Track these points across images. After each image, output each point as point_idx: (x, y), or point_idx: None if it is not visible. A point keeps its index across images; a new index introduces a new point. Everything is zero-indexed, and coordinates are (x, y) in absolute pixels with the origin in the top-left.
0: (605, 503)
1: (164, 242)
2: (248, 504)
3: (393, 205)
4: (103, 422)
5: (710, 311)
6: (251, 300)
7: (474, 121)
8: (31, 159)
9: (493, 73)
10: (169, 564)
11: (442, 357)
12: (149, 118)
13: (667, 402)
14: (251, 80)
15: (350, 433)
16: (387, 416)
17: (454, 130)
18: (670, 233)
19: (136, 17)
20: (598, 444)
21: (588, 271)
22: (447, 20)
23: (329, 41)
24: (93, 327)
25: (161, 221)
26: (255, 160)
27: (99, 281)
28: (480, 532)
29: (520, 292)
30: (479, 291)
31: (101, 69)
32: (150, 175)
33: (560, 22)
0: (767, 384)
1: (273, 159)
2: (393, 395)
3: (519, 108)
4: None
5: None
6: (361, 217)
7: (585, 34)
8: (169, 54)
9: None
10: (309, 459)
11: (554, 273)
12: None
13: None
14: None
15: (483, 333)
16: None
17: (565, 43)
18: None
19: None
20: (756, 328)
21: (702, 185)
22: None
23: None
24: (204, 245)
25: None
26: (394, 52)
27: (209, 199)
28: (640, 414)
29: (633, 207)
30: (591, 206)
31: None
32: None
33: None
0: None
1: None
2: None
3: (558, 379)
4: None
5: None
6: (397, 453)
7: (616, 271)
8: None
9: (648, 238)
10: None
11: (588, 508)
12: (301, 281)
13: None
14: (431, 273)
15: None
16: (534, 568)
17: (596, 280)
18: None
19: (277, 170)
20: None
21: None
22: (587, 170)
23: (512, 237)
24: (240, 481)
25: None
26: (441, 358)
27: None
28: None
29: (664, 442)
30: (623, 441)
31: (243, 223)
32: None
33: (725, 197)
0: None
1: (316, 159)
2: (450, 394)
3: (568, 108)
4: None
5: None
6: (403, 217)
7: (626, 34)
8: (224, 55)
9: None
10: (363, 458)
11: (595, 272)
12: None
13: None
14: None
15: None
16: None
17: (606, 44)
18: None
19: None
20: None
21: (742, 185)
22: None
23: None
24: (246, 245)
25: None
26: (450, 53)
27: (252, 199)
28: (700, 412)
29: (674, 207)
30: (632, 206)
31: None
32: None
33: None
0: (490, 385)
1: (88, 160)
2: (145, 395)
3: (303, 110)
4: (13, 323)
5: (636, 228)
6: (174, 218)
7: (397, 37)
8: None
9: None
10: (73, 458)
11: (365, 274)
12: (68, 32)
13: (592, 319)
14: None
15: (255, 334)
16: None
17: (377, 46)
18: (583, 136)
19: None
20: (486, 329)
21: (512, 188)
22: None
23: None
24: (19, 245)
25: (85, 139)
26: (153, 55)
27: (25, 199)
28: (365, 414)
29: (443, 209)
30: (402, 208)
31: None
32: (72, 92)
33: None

================================

**Written task:** Convert every line above into a JSON array of strings, one string per line, with blank lines omitted.

**Output of the exercise:**
[
  "Track these points across images. After each image, output each point as point_idx: (x, y), or point_idx: None if it is not visible. A point keeps its index across images; a new index introduces a new point. Everything is zero-indexed, and coordinates are (x, y) in absolute pixels with the origin in the top-left.",
  "0: (605, 503)",
  "1: (164, 242)",
  "2: (248, 504)",
  "3: (393, 205)",
  "4: (103, 422)",
  "5: (710, 311)",
  "6: (251, 300)",
  "7: (474, 121)",
  "8: (31, 159)",
  "9: (493, 73)",
  "10: (169, 564)",
  "11: (442, 357)",
  "12: (149, 118)",
  "13: (667, 402)",
  "14: (251, 80)",
  "15: (350, 433)",
  "16: (387, 416)",
  "17: (454, 130)",
  "18: (670, 233)",
  "19: (136, 17)",
  "20: (598, 444)",
  "21: (588, 271)",
  "22: (447, 20)",
  "23: (329, 41)",
  "24: (93, 327)",
  "25: (161, 221)",
  "26: (255, 160)",
  "27: (99, 281)",
  "28: (480, 532)",
  "29: (520, 292)",
  "30: (479, 291)",
  "31: (101, 69)",
  "32: (150, 175)",
  "33: (560, 22)",
  "0: (767, 384)",
  "1: (273, 159)",
  "2: (393, 395)",
  "3: (519, 108)",
  "4: None",
  "5: None",
  "6: (361, 217)",
  "7: (585, 34)",
  "8: (169, 54)",
  "9: None",
  "10: (309, 459)",
  "11: (554, 273)",
  "12: None",
  "13: None",
  "14: None",
  "15: (483, 333)",
  "16: None",
  "17: (565, 43)",
  "18: None",
  "19: None",
  "20: (756, 328)",
  "21: (702, 185)",
  "22: None",
  "23: None",
  "24: (204, 245)",
  "25: None",
  "26: (394, 52)",
  "27: (209, 199)",
  "28: (640, 414)",
  "29: (633, 207)",
  "30: (591, 206)",
  "31: None",
  "32: None",
  "33: None",
  "0: None",
  "1: None",
  "2: None",
  "3: (558, 379)",
  "4: None",
  "5: None",
  "6: (397, 453)",
  "7: (616, 271)",
  "8: None",
  "9: (648, 238)",
  "10: None",
  "11: (588, 508)",
  "12: (301, 281)",
  "13: None",
  "14: (431, 273)",
  "15: None",
  "16: (534, 568)",
  "17: (596, 280)",
  "18: None",
  "19: (277, 170)",
  "20: None",
  "21: None",
  "22: (587, 170)",
  "23: (512, 237)",
  "24: (240, 481)",
  "25: None",
  "26: (441, 358)",
  "27: None",
  "28: None",
  "29: (664, 442)",
  "30: (623, 441)",
  "31: (243, 223)",
  "32: None",
  "33: (725, 197)",
  "0: None",
  "1: (316, 159)",
  "2: (450, 394)",
  "3: (568, 108)",
  "4: None",
  "5: None",
  "6: (403, 217)",
  "7: (626, 34)",
  "8: (224, 55)",
  "9: None",
  "10: (363, 458)",
  "11: (595, 272)",
  "12: None",
  "13: None",
  "14: None",
  "15: None",
  "16: None",
  "17: (606, 44)",
  "18: None",
  "19: None",
  "20: None",
  "21: (742, 185)",
  "22: None",
  "23: None",
  "24: (246, 245)",
  "25: None",
  "26: (450, 53)",
  "27: (252, 199)",
  "28: (700, 412)",
  "29: (674, 207)",
  "30: (632, 206)",
  "31: None",
  "32: None",
  "33: None",
  "0: (490, 385)",
  "1: (88, 160)",
  "2: (145, 395)",
  "3: (303, 110)",
  "4: (13, 323)",
  "5: (636, 228)",
  "6: (174, 218)",
  "7: (397, 37)",
  "8: None",
  "9: None",
  "10: (73, 458)",
  "11: (365, 274)",
  "12: (68, 32)",
  "13: (592, 319)",
  "14: None",
  "15: (255, 334)",
  "16: None",
  "17: (377, 46)",
  "18: (583, 136)",
  "19: None",
  "20: (486, 329)",
  "21: (512, 188)",
  "22: None",
  "23: None",
  "24: (19, 245)",
  "25: (85, 139)",
  "26: (153, 55)",
  "27: (25, 199)",
  "28: (365, 414)",
  "29: (443, 209)",
  "30: (402, 208)",
  "31: None",
  "32: (72, 92)",
  "33: None"
]